System Design - General Flashcards
Latency versus Throughput
Latency is the time needed to perform some action.
Throughput is the number of actions per unit time.
Generally, you want to maximize throughput for acceptable latency.
Performance Requirements
- Scale
- Latency
- Consistency
- Uptime
- Reliability (data loss scenarios)
- Fail open / Fail closed
Approach to System Design Interviews
- Clarify requirements
- Functional Requirements
- Performance Requirements
- APIs
- Back of the envelope estimations
- Data Model
- High level design
- Individual component design
- Monitoring & Observability & Alerting
CPU vs Core
The core is the processor part of the CPU. In the past, each CPU had a single processor (a single core). Now a single CPU can have multiple processors.
CAP Theorem
Consistency, Availability, Partition Tolerance
You can only have two
Strong Consistency
Every read receives the most recent write or an error
Data is the same across the cluster so you can read and write to/from any node and get the same data
Availability
Ability to access the cluster even if a node in the cluster goes down
Every request receives a response but the response may not reflect the most recent data
Partition Tolerance
A partition means two nodes in the cluster are unable to communicate with one another
Partition tolerance means the system continues to operate even if there is a communication failure (a partition) between nodes due to network failures
Since networks aren’t reliable, you need to support partition tolerance. That means the tradeoff becomes between consistency and availability.
Consistency and partition tolerance
CP system
Waiting for a response from a partitioned node might result in a timeout or an error. Good choice if your business requires atomic reads and writes.
Consistency and Availability
CA system
Not possible unless you’re ok with losing data once the network failure (the partition) is resolved
Since network failures are inevitable, the real tradeoff is between consistency and availability
Availability and partition tolerance
The response returns the most readily available version of the data available on any node (which might not reflect the most recent write). Good choice is you need eventual consistency or when the system needs to continue working despite errors.
Weak consistency
After a write, reads may or may not see it. A best effort approach is taken.
Examples: VoIP, video chat, realtime multiplayer games. If you lose reception for a few minutes, when you reconnect you don’t hear what you missed.

● ● ● ● ● ● ●

Request 1 — In the system design flashcards, what does a partition mean?
Request 2 — Duplicate the part of the system design flashcards starting at "- Fail open" and ending at "have multiple processors.".
The listing has no role in any of this.

Recorded data —

● ● ● ● ● ● ●

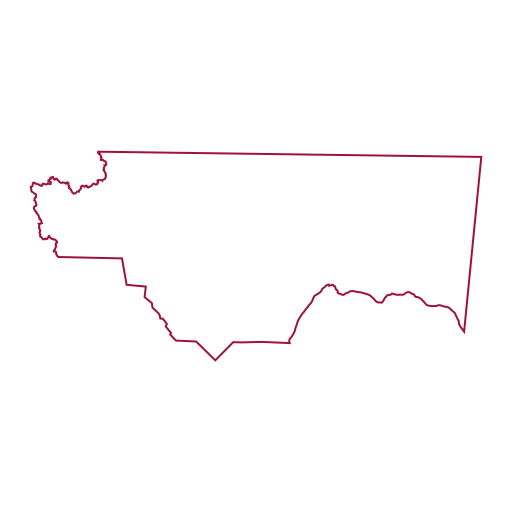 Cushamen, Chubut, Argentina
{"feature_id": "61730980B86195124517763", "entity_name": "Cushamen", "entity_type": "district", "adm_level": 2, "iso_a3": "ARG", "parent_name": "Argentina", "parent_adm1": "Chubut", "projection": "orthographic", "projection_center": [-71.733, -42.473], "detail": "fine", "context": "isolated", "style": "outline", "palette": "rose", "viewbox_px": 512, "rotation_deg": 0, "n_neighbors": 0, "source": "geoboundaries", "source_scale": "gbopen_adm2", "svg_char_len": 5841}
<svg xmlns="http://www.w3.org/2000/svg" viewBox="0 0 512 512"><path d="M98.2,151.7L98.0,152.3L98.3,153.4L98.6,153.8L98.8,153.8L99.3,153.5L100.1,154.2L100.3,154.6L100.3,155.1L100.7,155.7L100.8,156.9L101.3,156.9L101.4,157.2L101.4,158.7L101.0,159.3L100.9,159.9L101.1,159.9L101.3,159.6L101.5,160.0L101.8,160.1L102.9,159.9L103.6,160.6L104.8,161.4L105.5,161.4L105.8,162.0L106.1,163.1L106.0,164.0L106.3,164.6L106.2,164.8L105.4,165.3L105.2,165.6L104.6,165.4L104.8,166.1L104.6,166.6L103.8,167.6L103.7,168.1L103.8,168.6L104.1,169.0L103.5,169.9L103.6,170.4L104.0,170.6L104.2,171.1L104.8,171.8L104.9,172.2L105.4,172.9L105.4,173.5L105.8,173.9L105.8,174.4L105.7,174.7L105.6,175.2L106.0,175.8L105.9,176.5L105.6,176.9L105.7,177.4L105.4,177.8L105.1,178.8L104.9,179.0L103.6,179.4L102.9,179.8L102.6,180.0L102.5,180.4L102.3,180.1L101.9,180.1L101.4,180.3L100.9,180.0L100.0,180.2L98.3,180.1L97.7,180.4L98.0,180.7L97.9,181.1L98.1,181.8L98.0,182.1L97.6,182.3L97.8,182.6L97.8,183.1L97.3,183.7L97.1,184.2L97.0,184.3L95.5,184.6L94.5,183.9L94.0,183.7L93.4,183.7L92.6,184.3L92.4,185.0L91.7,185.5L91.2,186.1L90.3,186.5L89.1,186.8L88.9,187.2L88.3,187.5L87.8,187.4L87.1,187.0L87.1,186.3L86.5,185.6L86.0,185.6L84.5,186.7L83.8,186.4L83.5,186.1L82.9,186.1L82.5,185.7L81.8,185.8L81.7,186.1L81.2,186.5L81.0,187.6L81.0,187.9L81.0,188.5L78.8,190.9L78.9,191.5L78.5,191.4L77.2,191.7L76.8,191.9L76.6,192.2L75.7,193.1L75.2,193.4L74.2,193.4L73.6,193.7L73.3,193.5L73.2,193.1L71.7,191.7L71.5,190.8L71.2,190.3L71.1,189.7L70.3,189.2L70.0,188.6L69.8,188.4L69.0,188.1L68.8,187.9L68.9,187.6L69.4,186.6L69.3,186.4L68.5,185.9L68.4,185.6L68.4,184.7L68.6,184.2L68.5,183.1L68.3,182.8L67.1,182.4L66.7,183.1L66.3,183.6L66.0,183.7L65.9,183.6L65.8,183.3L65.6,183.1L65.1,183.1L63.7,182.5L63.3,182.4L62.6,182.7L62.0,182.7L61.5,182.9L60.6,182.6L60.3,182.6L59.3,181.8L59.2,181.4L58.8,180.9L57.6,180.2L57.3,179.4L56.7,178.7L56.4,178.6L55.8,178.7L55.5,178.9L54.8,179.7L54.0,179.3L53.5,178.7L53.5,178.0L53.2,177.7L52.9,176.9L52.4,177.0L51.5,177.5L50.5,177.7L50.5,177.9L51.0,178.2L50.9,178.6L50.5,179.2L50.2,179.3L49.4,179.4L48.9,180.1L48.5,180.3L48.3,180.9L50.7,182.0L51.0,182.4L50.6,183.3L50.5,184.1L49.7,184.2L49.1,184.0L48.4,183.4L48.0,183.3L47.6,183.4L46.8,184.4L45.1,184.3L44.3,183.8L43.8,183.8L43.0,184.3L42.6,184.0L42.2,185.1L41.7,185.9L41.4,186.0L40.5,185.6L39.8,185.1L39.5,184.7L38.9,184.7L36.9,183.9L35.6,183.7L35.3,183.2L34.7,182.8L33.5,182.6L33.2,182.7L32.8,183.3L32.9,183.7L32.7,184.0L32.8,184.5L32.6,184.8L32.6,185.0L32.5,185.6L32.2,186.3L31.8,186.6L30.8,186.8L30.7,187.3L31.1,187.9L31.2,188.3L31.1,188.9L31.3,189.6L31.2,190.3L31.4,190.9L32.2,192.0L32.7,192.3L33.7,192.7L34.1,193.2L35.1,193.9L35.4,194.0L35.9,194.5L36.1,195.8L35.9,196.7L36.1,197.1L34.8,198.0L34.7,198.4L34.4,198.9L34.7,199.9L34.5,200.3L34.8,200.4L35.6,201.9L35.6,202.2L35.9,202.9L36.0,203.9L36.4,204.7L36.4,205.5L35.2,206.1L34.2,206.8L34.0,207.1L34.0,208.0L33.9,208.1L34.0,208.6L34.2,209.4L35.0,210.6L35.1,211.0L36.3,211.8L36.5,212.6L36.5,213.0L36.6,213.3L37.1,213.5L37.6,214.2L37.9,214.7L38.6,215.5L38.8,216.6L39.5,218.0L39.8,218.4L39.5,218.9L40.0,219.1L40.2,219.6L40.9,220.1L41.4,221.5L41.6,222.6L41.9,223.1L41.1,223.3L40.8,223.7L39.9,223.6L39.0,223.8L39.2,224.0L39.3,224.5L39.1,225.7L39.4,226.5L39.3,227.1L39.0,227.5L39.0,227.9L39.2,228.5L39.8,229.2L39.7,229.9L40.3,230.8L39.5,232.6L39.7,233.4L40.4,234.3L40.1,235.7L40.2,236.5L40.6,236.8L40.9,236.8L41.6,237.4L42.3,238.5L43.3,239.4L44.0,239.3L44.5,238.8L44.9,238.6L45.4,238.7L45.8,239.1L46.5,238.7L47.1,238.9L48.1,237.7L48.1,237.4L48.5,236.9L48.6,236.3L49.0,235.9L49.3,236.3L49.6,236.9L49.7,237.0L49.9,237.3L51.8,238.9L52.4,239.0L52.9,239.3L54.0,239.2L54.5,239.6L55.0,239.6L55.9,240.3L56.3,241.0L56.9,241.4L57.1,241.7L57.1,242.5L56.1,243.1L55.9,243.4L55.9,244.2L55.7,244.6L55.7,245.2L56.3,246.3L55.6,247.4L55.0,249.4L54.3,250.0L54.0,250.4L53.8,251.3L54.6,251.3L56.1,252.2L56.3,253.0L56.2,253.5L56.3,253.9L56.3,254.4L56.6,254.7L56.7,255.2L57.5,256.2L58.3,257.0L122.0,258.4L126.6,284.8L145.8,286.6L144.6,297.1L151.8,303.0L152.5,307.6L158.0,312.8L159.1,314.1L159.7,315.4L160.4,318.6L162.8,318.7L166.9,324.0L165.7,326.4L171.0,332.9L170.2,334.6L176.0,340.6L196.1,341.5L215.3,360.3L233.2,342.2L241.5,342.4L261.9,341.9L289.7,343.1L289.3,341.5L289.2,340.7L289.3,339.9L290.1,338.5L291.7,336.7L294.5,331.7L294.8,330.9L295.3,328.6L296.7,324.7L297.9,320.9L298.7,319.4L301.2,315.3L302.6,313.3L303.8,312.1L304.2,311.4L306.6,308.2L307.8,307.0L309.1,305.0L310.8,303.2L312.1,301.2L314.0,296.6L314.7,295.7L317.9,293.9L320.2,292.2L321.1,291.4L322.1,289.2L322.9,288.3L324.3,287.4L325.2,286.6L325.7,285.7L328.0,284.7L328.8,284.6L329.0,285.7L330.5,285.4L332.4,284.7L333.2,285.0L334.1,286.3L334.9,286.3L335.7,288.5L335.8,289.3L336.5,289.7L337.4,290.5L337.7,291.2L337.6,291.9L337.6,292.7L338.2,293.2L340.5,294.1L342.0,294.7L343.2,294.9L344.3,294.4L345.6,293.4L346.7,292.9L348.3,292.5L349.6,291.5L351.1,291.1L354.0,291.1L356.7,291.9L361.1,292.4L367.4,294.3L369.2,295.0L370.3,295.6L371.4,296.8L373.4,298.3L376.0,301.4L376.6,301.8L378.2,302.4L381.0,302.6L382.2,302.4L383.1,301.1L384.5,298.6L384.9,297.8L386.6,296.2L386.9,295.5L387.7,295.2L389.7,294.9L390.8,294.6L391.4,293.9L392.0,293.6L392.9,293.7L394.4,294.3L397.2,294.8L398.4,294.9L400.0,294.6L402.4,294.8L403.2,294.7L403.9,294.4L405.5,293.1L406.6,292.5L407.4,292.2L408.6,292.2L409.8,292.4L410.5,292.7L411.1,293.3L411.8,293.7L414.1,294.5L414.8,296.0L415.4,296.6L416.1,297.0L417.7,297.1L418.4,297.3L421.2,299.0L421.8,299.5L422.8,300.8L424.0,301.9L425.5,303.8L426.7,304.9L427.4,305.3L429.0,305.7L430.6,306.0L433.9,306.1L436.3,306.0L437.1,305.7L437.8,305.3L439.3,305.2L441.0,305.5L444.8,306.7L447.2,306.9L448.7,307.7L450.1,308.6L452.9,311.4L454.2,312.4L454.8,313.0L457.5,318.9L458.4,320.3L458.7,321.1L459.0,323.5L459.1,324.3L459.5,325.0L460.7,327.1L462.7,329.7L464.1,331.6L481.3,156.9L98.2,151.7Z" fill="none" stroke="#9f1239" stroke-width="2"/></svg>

● ● ● ● ● ● ●

Complete answer 1 — Two nodes in the cluster are unable to communicate with one another.

Complete answer 2 —
- Fail open / Fail closed
Approach to System Design Interviews
- Clarify requirements
- Functional Requirements
- Performance Requirements
- APIs
- Back of the envelope estimations
- Data Model
- High level design
- Individual component design
- Monitoring & Observability & Alerting
CPU vs Core
The core is the processor part of the CPU. In the past, each CPU had a single processor (a single core). Now a single CPU can have multiple processors.